**Data**.
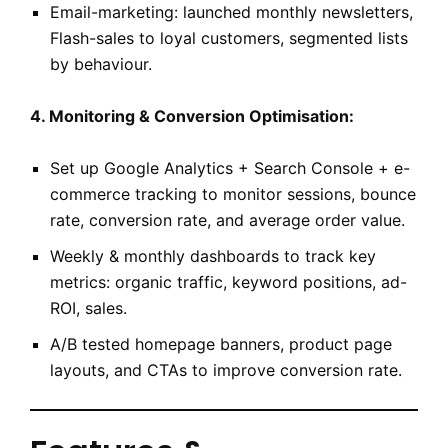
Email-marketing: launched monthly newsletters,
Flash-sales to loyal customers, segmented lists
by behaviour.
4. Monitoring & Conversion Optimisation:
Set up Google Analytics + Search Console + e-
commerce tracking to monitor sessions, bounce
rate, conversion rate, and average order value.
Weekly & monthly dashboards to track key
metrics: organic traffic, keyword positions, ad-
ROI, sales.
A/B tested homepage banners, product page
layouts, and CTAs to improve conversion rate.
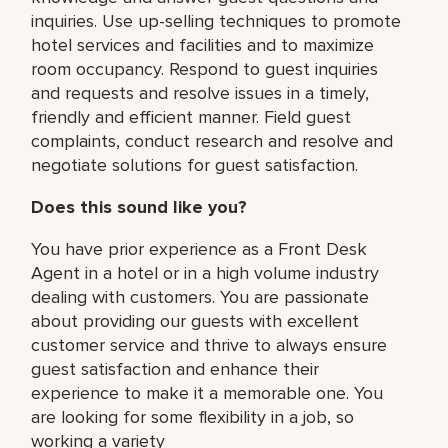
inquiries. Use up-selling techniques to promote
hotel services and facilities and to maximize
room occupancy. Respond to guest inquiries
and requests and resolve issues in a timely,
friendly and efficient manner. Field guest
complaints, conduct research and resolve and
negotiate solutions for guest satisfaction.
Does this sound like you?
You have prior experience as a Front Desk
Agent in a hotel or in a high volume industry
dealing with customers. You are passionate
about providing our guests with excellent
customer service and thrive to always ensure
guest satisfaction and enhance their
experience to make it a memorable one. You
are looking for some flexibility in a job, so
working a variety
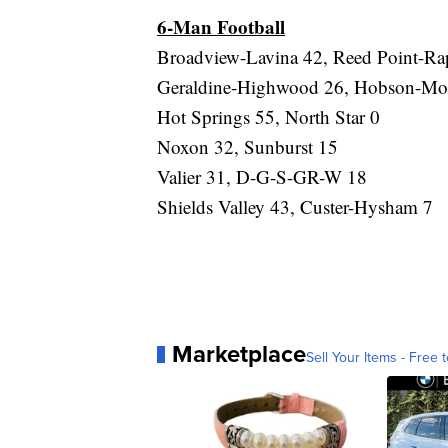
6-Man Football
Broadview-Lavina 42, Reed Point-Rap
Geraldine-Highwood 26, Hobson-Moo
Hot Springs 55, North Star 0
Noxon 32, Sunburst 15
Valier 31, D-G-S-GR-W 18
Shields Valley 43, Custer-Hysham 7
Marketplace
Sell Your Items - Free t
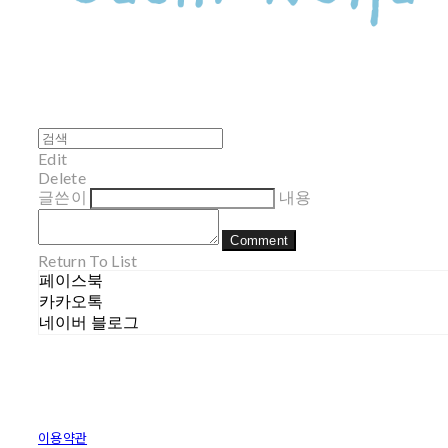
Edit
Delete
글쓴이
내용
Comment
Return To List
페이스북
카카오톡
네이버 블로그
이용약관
---
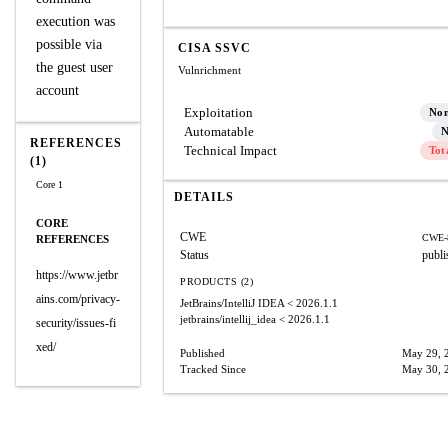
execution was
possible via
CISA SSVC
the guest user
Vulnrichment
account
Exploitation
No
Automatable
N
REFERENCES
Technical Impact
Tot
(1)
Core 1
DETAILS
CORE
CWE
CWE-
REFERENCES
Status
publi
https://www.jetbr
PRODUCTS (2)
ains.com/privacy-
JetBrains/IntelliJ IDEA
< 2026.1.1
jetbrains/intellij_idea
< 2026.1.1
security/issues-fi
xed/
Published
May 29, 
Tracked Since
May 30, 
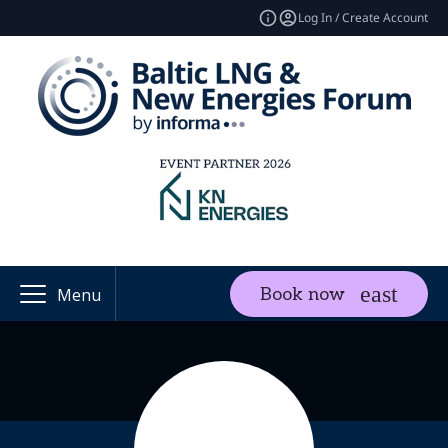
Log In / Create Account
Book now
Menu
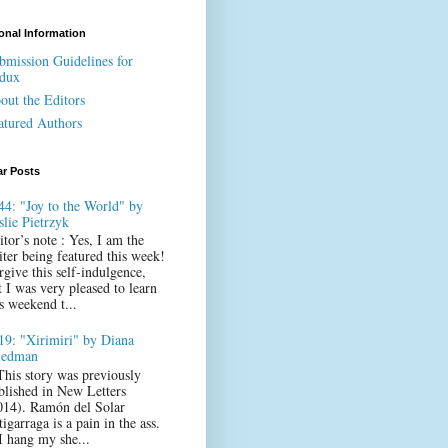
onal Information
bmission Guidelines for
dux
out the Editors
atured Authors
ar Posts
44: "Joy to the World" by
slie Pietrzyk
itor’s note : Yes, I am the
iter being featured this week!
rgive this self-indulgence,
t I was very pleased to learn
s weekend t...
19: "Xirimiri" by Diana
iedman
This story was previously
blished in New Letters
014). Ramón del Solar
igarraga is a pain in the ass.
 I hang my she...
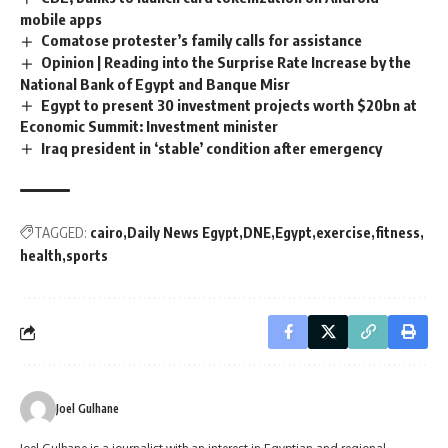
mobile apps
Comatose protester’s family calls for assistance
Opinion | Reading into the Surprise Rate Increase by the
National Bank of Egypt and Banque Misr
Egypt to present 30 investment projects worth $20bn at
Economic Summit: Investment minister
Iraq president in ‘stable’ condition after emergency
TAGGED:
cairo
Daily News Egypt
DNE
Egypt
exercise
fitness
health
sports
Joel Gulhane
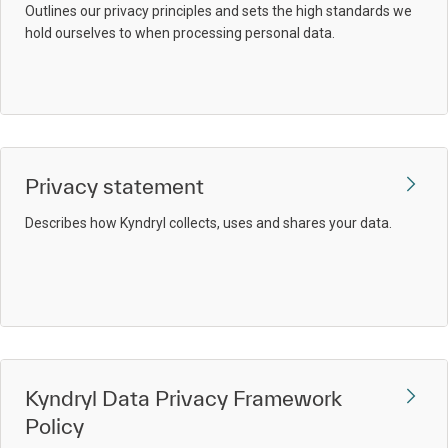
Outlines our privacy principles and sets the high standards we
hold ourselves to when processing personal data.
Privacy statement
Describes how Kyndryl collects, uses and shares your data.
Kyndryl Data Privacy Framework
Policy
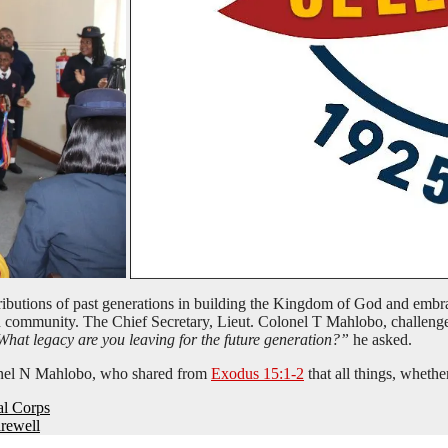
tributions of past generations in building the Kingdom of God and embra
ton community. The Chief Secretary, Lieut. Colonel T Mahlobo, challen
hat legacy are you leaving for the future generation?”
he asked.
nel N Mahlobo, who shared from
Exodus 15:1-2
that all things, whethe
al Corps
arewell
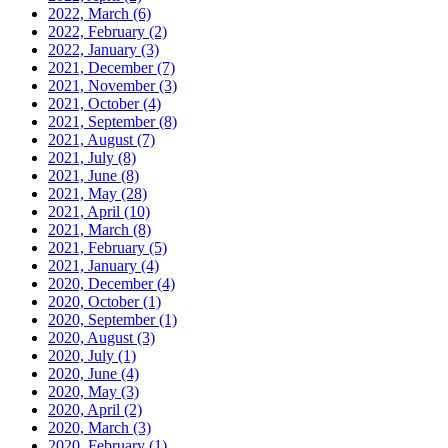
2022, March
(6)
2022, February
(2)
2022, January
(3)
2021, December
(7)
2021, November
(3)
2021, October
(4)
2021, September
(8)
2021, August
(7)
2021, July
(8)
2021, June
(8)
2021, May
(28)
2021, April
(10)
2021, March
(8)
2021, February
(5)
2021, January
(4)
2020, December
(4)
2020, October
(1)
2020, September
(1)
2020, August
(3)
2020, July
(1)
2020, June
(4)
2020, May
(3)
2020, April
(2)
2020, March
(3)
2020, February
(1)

**What you should do**. Copy out the lines starting at the one that contains "6-Man Football" and ending with the one that contains "Sell Your Items - Free t", both included.

**Solution for this task**.
6-Man Football
Broadview-Lavina 42, Reed Point-Rap
Geraldine-Highwood 26, Hobson-Moo
Hot Springs 55, North Star 0
Noxon 32, Sunburst 15
Valier 31, D-G-S-GR-W 18
Shields Valley 43, Custer-Hysham 7
Marketplace
Sell Your Items - Free t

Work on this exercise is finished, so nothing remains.